User Experience (UX) is an often misunderstood area of product design and development and it can seem a bit "buzzy" (and fuzzy). Strip away everything you've heard and just think of it like this -- UX is how the user feels when they are using your site. It's closely related to usability -- can the user achieve her goal quickly and with satisfaction?
UX, as with every broad title, can take on many different forms. Sometimes UX designers act more as traditional designers and sometimes they focus more on higher level issues around product development. For our purposes here, it essentially involves working with the users to identify the key goals they need to achieve and building the right flows within the site to make those goals happen.
What's the point of building a site if your users can't use it and have a terrible experience?
"Design" is an even broader term than UX and can cover anything from illustration to site architecture to, well, UX. In our case, we will tend to use it more to mean "Visual Design" but, like engineering, "design" is really just a method of problem solving.
For us as web (and product) developers, the problem we need to solve with visual design is a bit more specific. We want to make sure that the user consumes the information she needs to in order to achieve her goals on the site and that she is satisfied in doing so.
That might mean arranging the layout in a way which prioritizes the proper information or choosing a color scheme which conveys the appropriate level of friendliness or using typefaces which promote ease of reading.

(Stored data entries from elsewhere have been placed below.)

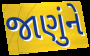
જાણુંને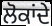
ਲੋਕਾਂਦੇ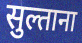
सुल्ताना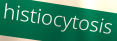
histiocytosisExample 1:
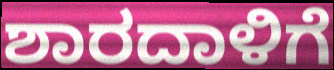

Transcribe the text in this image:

ಶಾರದಾಳಿಗೆ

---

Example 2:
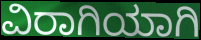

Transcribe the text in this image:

ವಿರಾಗಿಯಾಗಿ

You might notice how similar this is to UX. They have a lot of overlap, but, in order to separate the two in this case, think of UX as a higher level look at "what do we need to do?" and visual design as the implementation of "how will we do it?". UX will help you arrive at how the user will need to flow through your site and design will help you decide how to encourage that flow.
In this mini-course, we'll tend to focus on higher level issues like those in the example above and avoid getting into the really detailed design work. So don't worry if you can't draw a stick figure, failed ceramics class and are a terrible artist (most of us are).

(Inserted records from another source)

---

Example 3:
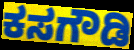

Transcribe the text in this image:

ಕಸಗೌಡಿ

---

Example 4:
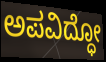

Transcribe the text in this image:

ಅಪವಿದ್ಧೋ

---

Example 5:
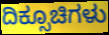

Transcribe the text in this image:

ದಿಕ್ಸೂಚಿಗಳುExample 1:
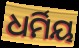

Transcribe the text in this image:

ଧର୍ମିୟ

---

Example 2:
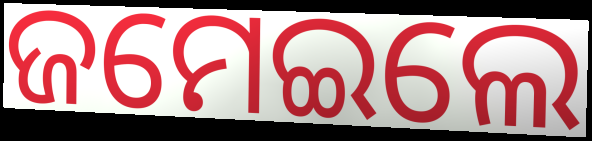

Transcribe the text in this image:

ଜମେଇଲେ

How do you actually figure out your user flows and designs? Your best friend is a pen and paper or a whiteboard where you can sketch out and brainstorm tons of rough ideas for flows and layouts. But once you've narrowed things down a bit, it makes sense to turn your very rough sketches into something a bit closer to the final product. For that, we use mockups.

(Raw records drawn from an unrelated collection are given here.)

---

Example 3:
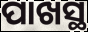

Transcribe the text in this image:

ପାଖସ୍ଥ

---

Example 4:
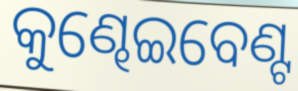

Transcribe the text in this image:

କୁଣ୍ଢେଇବେଣ୍ଟ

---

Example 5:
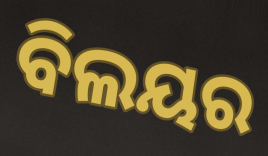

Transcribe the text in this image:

ବିଲୟର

A "mockup" is really just a sketch with a bit of extra detail. There's no single definition for what constitutes one -- there are "high fidelity" mockups which contain a whole lot of detail (like a photoshop image file) and "low fidelity" mockups which have very little detail (like your rough whiteboard sketches). For our purposes, consider the following definition:
A mockup is a sketch with just enough information to tell the developer or the client what the final site is going to look like and then guide its production.
It's a pretty rough definition but that's really the point. In our process, you'll use mockups to give you an easy way to iterate on your ideas without getting stuck in a bunch of code and also as your guidelines for building the final site. The mockup will contain information about your site layout and design, though not enough to be "pixel perfect".
For our mockups, you'll learn to use one of the industry standard tools: Balsamiq Mockups. Balsamiq is a web-based mockup tool that's incredibly easy to use and which will allow you to save and share your mockups.